I contacted VMware support about this as I could not get them removed with the cmsso-util. Apparently this happens quite often and long story short, the pointed me to the following command to get the remaining PSC’s in the list removed: vdcleavefed -h <psc.domain.lan> -u Administrator -w <password>
This worked for me and the showservers parameter now only shows me two servers (the VCSA7’s). All good right? Well not completely.
The following commands can be executed to find out how many component registrations are made under the hood.
vCenter 7:/usr/lib/vmware-lookupsvc/tools/lstool.py list --url https://localhost/lookupservice/sdk --no-check-cert >/tmp/psc.txt
grep -i 'service type:' /tmp/psc.txt |sort |uniq -c
vCenter 6.x:/usr/lib/vmidentity/tools/scripts/lstool.py list --url https://localhost/lookupservice/sdk --no-check-cert >/tmp/psc.txt
grep -i 'service type:' /tmp/psc.txt |sort |uniq -c
The output is similar like this:
5 Service Type: applmgmt
2 Service Type: certificateauthority
5 Service Type: certificatemanagement
etc..
and basically tells me that I’ve got 5 registrations (for most services).

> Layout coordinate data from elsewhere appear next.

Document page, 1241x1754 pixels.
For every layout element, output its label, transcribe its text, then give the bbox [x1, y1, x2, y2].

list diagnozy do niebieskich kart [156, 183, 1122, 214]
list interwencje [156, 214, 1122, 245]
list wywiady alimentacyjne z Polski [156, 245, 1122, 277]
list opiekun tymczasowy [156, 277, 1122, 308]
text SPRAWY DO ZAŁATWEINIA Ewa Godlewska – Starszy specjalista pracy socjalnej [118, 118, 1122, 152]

In my case, post-migration, this was: 2x VCSA7 and the 3 remaining external PSC’s , despite the vdcleavefed
command which ran earlier.
Now the good news is that these stale records can be corrected by VMware Support, the bad news is that this will take some time to walk through as you need to go through each service.

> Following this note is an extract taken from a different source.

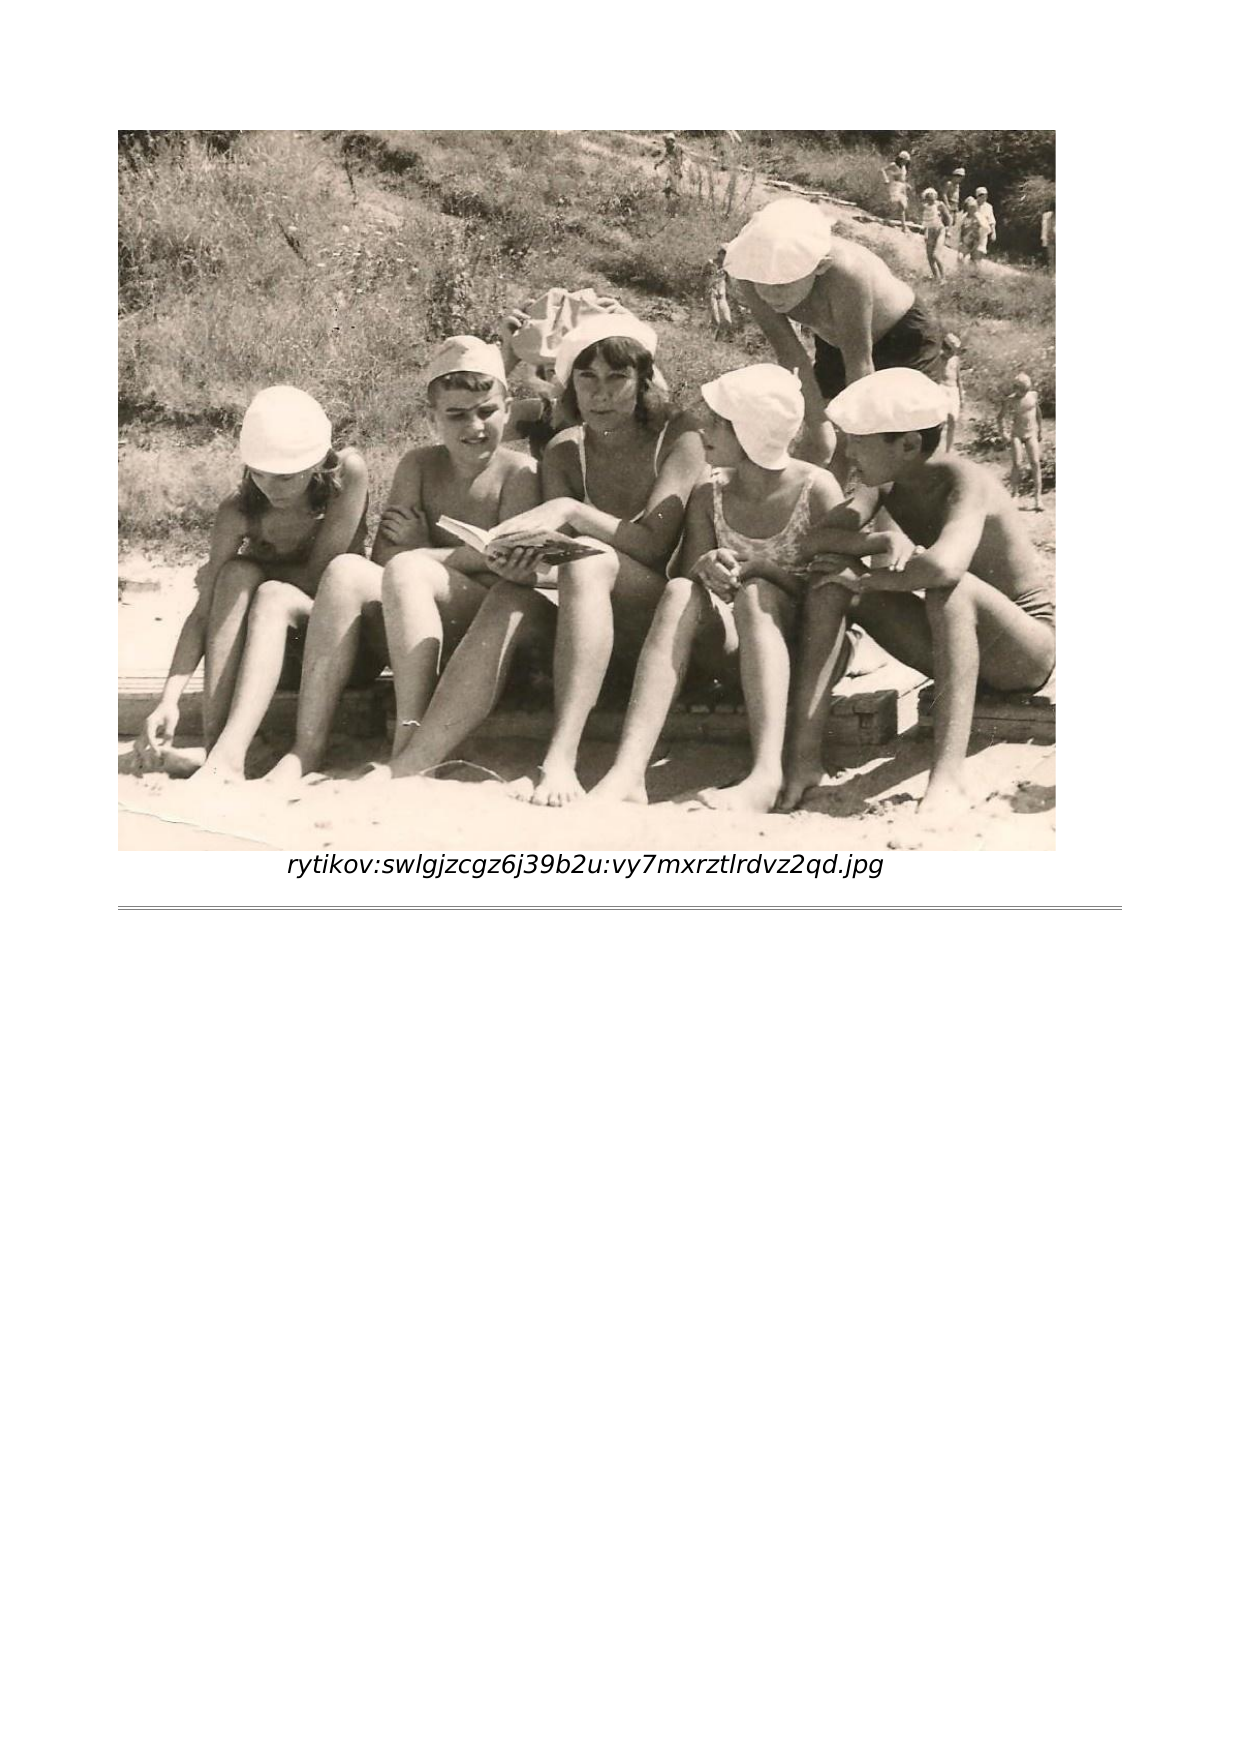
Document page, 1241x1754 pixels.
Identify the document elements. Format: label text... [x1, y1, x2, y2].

picture [118, 130, 1056, 851]
text rytikov:swlgjzcgz6j39b2u:vy7mxrztlrdvz2qd.jpg [118, 851, 1056, 879]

Lets go back and rewind as I wanted to know how I can successfully get things migrated without the stale records appearing. What I noticed after the upgrade of both VCSA’s to 7.0 is that the PSC replication somehow got disturbed.

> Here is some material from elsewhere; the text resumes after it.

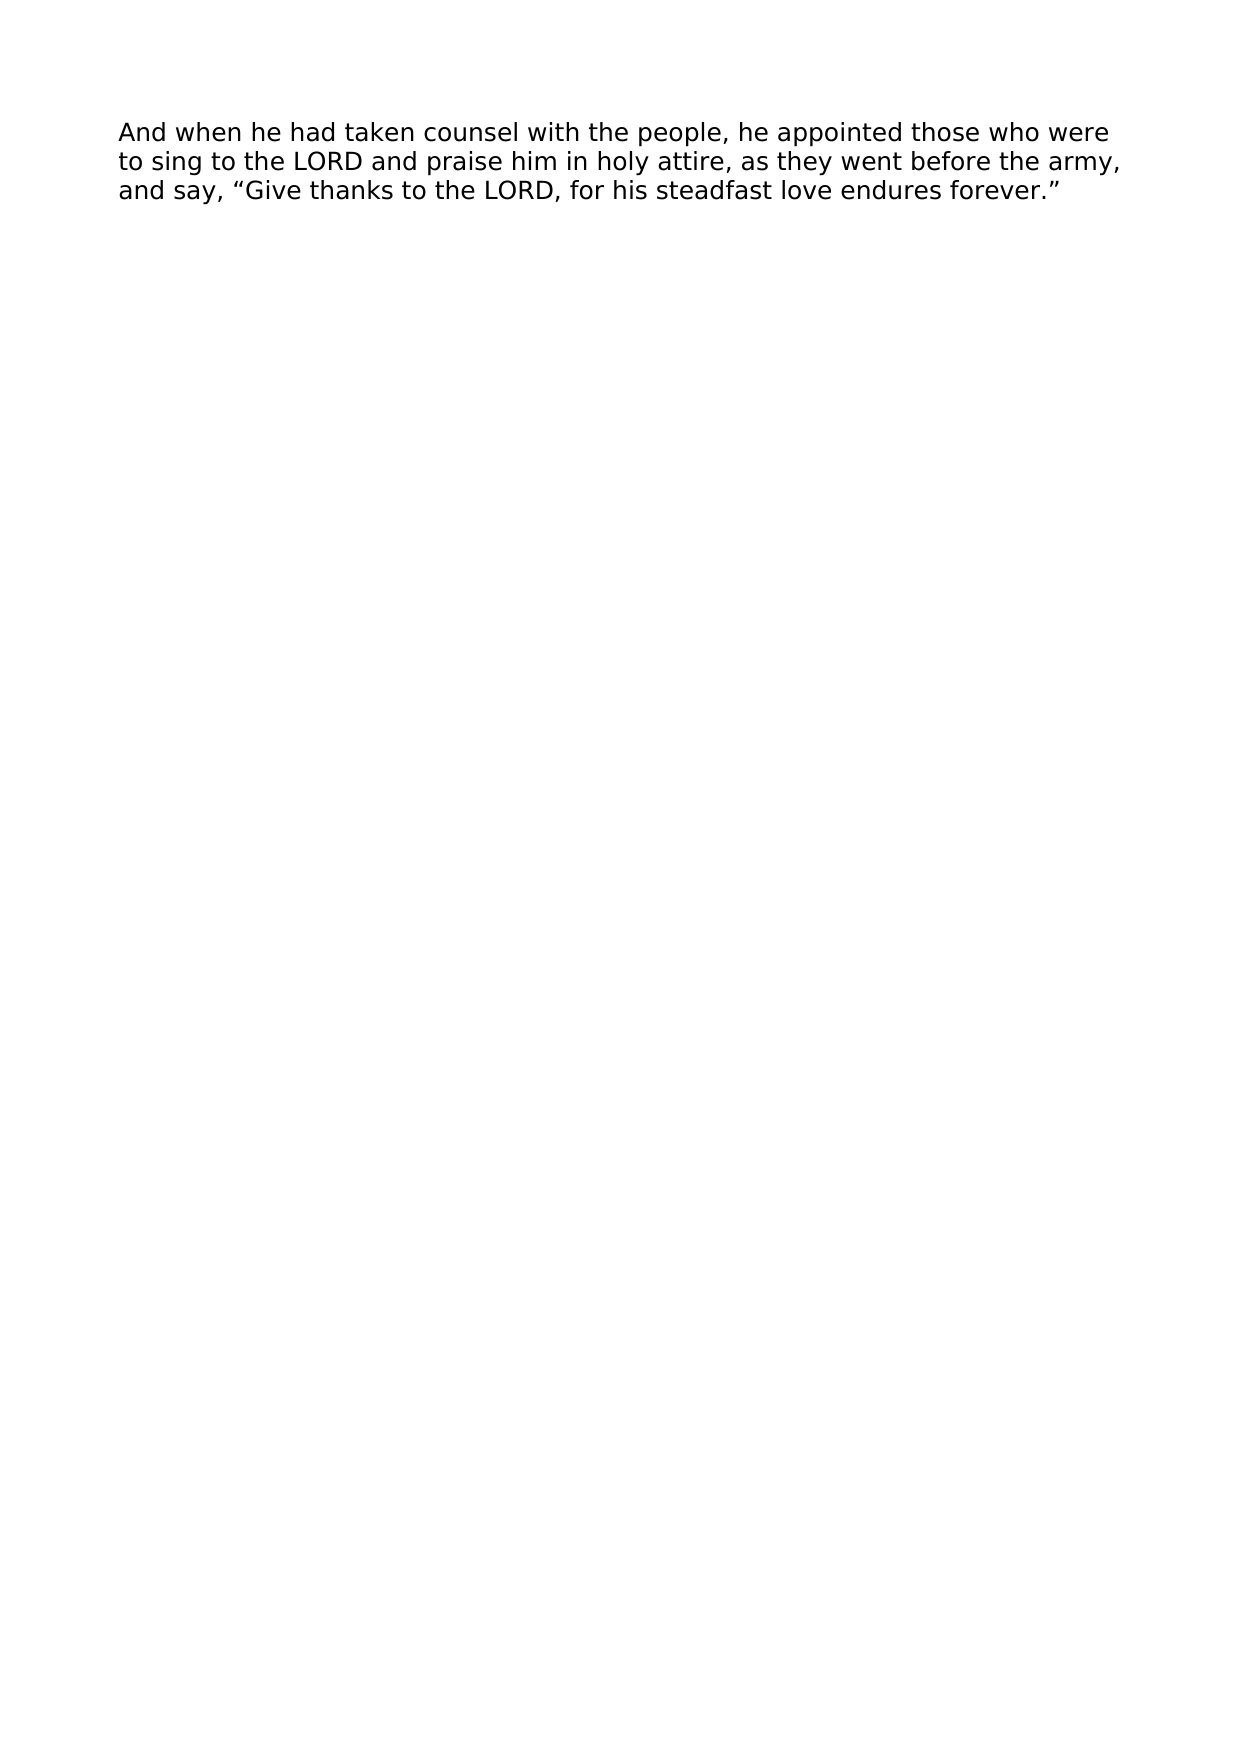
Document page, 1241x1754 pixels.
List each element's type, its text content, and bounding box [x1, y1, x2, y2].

text And when he had taken counsel with the people, he appointed those who were to sing to the LORD and praise him in holy attire, as they went before the army, and say, “Give thanks to the LORD, for his steadfast love endures forever.” [118, 118, 1122, 206]
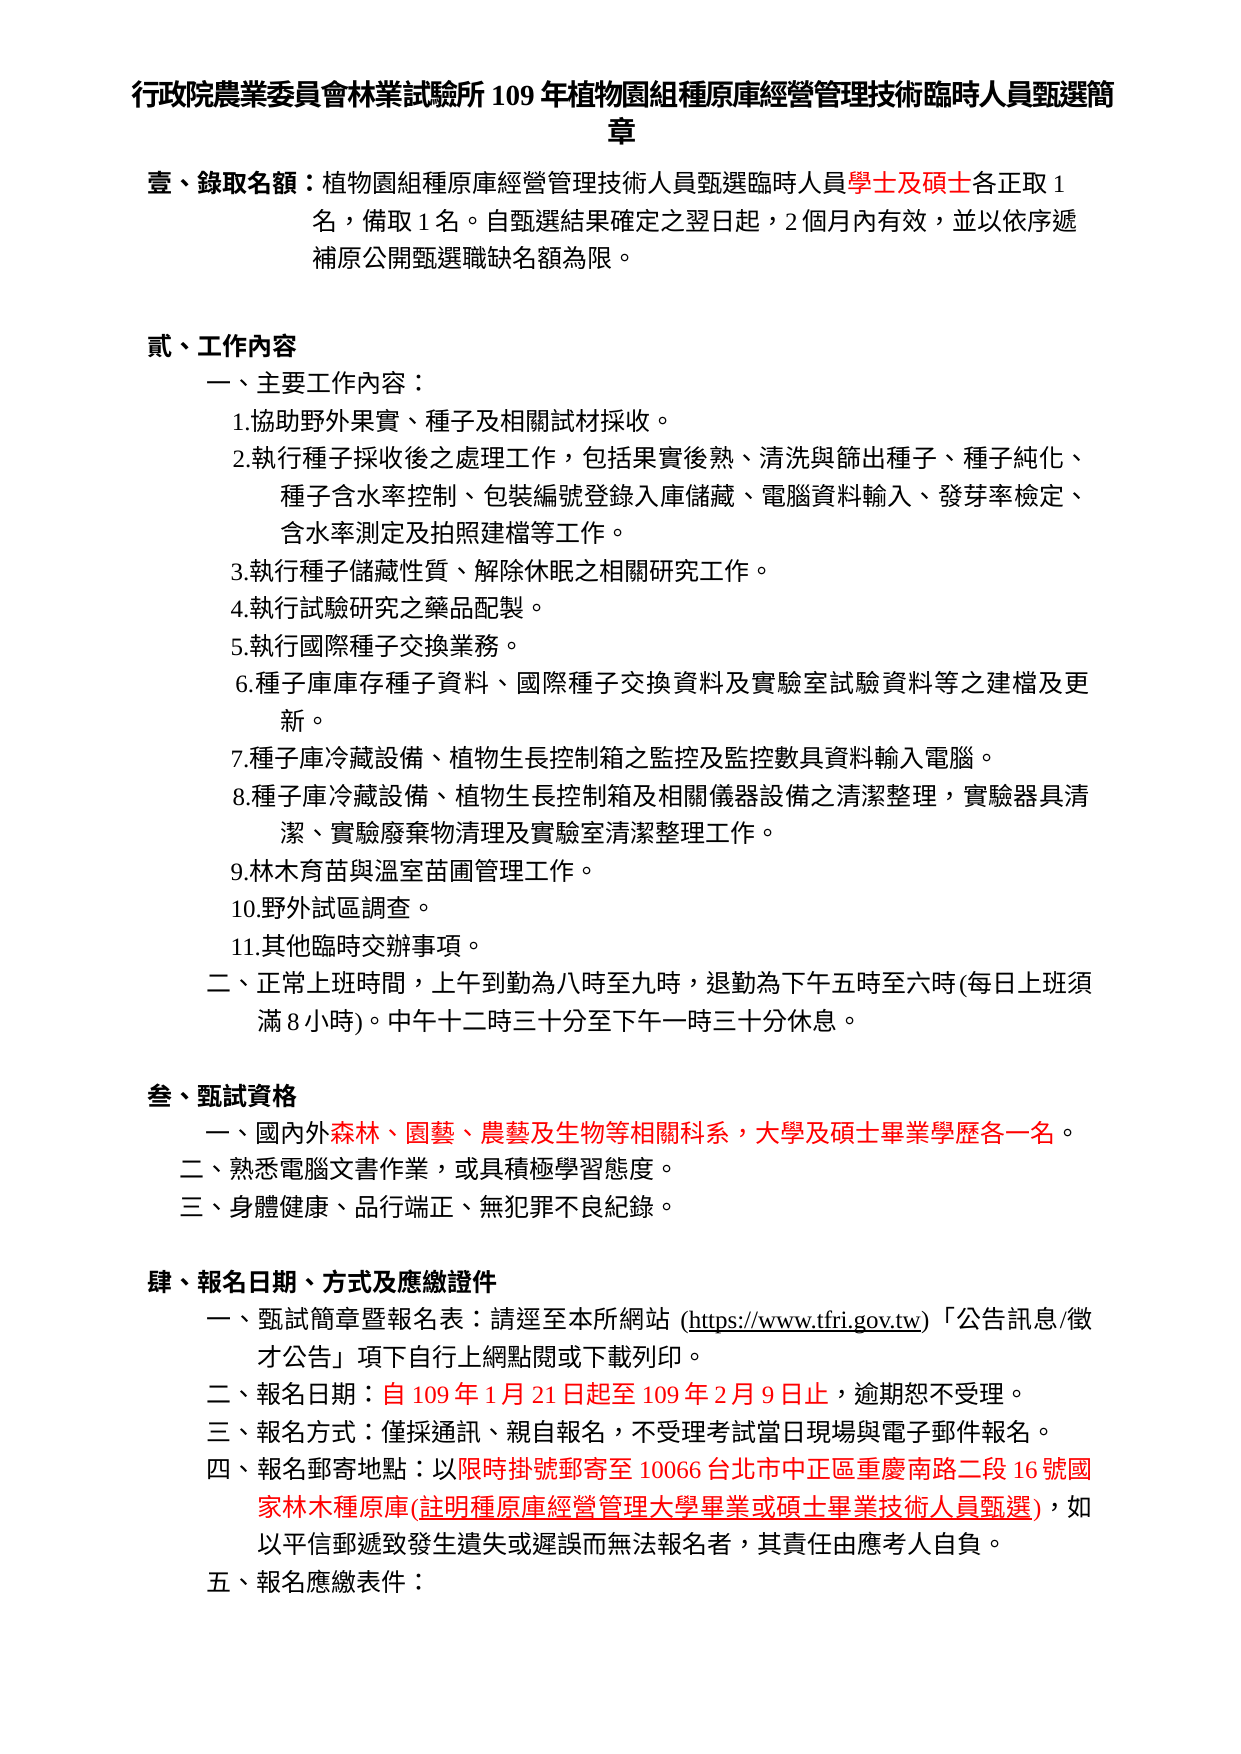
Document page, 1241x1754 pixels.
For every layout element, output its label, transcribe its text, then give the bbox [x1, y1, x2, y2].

Looking at the topology I found this to be the case after migration:
So I reran the complete migration with one difference, the order of using the cmsso-util.
Steps taken:
- Power off PSC67-04
- From PSC67-03: cmsso-util unregister PSC67-04
- Power off PSC67-03
- From PSC67-01: cmsso-util unregister PSC67-03
- From PSC67-01: cmsso-util unregister PSC67-02
- Power off PSC67-01
- From VCSA7-01: cmsso-util unregister PSC67-01
And while going through this process everything got cleaned up successfully and no stale records appeared.
So what about these stale records? It can well be that during normal operations you will not even know about them and everything works correctly. However, you will run into issues with future upgrades.